Your task is to copy the lines of the data below from the line holding "Table 5. Simulation results of cross-axis" through the line holding "Frontiers in Earth Science |", inclusive, exactly and with nothing added.

Source data
.....
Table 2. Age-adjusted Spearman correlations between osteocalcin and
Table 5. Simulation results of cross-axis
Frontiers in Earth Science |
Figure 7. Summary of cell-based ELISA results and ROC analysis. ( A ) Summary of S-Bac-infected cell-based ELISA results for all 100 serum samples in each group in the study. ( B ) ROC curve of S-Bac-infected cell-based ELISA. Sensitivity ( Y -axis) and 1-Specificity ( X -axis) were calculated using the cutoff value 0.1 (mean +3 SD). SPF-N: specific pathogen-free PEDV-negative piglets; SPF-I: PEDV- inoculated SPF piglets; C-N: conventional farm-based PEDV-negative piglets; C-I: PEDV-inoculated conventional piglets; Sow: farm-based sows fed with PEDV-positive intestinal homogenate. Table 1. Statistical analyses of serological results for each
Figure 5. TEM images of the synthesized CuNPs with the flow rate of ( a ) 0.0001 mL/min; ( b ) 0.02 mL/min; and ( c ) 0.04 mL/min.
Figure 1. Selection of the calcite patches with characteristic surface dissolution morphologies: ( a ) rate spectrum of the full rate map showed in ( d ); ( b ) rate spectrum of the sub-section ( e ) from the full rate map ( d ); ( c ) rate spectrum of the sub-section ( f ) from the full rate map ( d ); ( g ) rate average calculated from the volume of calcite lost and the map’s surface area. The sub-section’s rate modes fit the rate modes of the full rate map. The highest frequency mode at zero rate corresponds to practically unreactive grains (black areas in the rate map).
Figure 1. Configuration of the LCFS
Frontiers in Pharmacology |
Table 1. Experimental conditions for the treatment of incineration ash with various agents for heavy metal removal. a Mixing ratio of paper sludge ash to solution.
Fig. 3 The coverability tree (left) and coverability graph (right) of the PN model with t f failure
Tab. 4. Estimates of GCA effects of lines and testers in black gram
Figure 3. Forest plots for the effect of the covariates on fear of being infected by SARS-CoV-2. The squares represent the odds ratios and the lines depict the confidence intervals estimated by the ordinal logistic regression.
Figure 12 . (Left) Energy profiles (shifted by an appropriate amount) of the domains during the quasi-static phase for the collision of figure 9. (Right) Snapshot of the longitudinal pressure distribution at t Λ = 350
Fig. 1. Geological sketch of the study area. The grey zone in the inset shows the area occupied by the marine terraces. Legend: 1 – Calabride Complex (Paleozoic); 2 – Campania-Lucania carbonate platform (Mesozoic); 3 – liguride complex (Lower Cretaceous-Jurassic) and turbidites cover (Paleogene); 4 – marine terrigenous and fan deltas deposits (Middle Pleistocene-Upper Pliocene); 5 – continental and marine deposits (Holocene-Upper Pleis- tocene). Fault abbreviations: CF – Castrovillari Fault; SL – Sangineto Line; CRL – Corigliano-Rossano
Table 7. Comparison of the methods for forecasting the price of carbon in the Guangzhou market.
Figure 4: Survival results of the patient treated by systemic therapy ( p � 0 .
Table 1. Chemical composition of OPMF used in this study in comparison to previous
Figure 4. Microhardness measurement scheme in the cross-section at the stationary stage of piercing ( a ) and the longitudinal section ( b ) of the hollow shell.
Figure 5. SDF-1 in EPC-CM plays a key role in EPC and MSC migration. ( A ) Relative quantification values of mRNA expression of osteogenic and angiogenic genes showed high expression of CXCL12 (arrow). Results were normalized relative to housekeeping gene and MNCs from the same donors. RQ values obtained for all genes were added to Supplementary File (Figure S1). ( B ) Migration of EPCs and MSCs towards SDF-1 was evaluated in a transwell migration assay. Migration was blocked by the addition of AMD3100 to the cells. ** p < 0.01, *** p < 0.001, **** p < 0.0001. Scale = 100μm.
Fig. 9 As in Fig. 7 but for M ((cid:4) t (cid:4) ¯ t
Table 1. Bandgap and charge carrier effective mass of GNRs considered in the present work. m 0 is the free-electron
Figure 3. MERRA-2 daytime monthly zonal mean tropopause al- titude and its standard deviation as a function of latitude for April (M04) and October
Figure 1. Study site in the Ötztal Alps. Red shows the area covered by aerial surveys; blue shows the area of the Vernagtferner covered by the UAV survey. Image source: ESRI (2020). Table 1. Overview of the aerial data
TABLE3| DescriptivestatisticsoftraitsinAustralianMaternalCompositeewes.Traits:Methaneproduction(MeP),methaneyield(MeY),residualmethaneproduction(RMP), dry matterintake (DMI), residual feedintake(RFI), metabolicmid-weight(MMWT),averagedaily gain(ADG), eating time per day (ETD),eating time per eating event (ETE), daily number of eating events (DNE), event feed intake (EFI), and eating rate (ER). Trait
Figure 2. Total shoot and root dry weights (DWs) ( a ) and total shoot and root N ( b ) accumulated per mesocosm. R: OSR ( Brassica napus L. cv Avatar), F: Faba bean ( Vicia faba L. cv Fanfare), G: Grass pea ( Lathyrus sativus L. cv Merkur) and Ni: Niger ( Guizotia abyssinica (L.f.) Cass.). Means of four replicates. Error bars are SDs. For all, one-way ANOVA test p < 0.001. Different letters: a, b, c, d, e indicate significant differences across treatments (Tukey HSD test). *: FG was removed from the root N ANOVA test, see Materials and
.....
Result of this task
Table 5. Simulation results of cross-axis
Frontiers in Earth Science |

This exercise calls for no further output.